CHANGE- that damn word that everyone just loves to throw around and warn you about as if you’re really listening and going to take heed to everything they say. Change happens, Change is the only constant, Change is the only thing we can count on in life. Oh please, do you think people are really listening when they are 8, 14, 22, or even 35 years old and some “adult” is trying to forewarn them about something that WILL occur in their future?

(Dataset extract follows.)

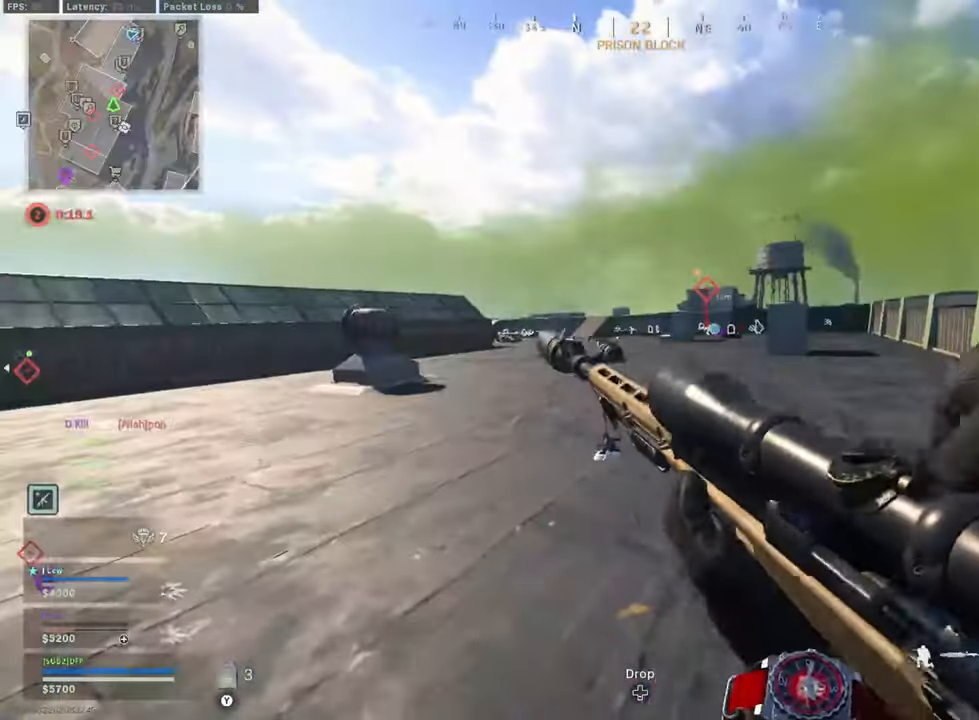
{"buttons": [], "left_stick": "up-right", "right_stick": "right", "events": [[83, "B", "up"], [83, "left_stick", "left"], [417, "right_stick", "right"], [500, "left_stick", "up-right"]]}
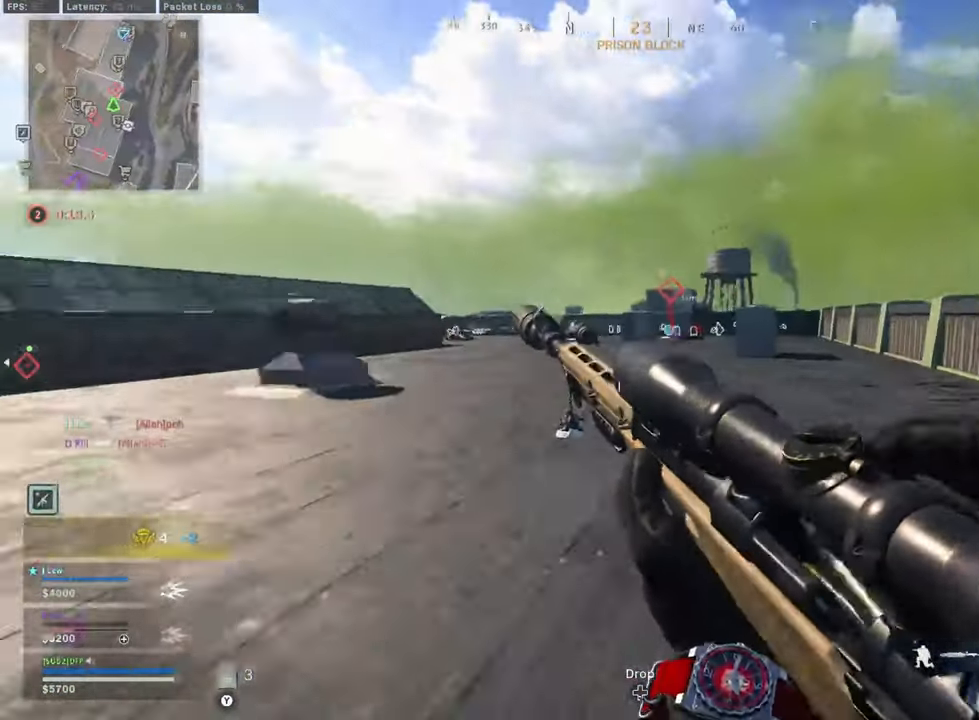
{"buttons": [], "left_stick": "down-left", "right_stick": "center", "events": [[42, "R3", "down"], [42, "left_stick", "right"], [42, "right_stick", "center"], [208, "R3", "up"], [292, "left_stick", "down-right"], [500, "left_stick", "down-left"]]}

I remember multiple things from growing up that someone older than me said, and did I do anything about it when they told me? NO! For example, trying on swimsuits with my sisters and my mom when I was 9. I picked out this adorable, side cut-out suit with ties on each thigh. Yes, it was skimpy, but I was 9 and concerned only about how it had a cool design and ties that I could play with. It took one try-on and I was set. “Let’s go!” Seemed to take my 19 and 17-year-old sisters a lot longer. At that time, I couldn’t understand all the hemming and hawing over a simple, fun swimming suit. I distinctly remember my sisters telling me, “Oh, don’t worry, you’ll get fat someday.” Harsh right? Well… metabolism is a great thing when you are a kid eating Pringles and Lil Debbies, and it’s a killer when you are middle-aged. Why didn’t someone tell me? Oh yeah, they did…I just wasn’t ready to listen. Is there really any point in trying to forewarn the younger generation of all these things that are going to change? For one, there’s no frontal lobe development, right? They can’t really process the idea of time, the future, and how what you do now affects what happens to you later. But what about the 35-year-old, or the 51-year-old that’s not listening to the words of someone’s wisdom? Are they just adults and making adult choices at that point? Are they wrapped up in their individual lives, their car pools, their kids’ tennis matches and track meets, their new house?
Another great example, dental work. When I just get used to the stress of fillings, even learning that a good shot of whiskey can calm the nerves before the procedure begins , I’m told I need crowns! What?????? Are you kidding me? I sat in that chair like a 1st grader looking up at a very tall teacher, stunned to hear the dentist relay the process of the aging tooth- cavity, filling, replace filling, filling too big for tooth, needs a cap, replace cap, ROOT CANAL. With no hesitation I said, “It sounds like death.” The dentist and the hygienist both reared back, trying not to laugh and said, “I don’t think I’d go that far.” My next comment was, “Do I need to stop drinking red wine? Would that help?” “Oh no,” they said, “we’re not going to take your wine away from you.” Whewwww! What a relief. Again, I thought I had been on my way to dental hygiene recovery. I’d become a better brusher and flosser and my teeth were making a comeback- sort of like Brittany Spears in Vegas. Unfortunately, no one had told me about all the other players in this game- my age, my hormones, my DNA. But mainly, why hadn’t anyone told me about how if I had paid better attention to brushing and flossing as a kid, I could keep my teeth healthy, and ALIVE, much longer? Oh yeah, they did… I just wasn’t ready to listen.
You see, no matter how hard you try to keep that ottoman right where it’s supposed to be, to count on it, to instinctively know it will be there when you’re ready to settle in for a night of Downton Abbey, it’s inevitably always moving on you, even if you live alone. The trick is learning to anticipate that it may not be where you originally placed it and that’s OK.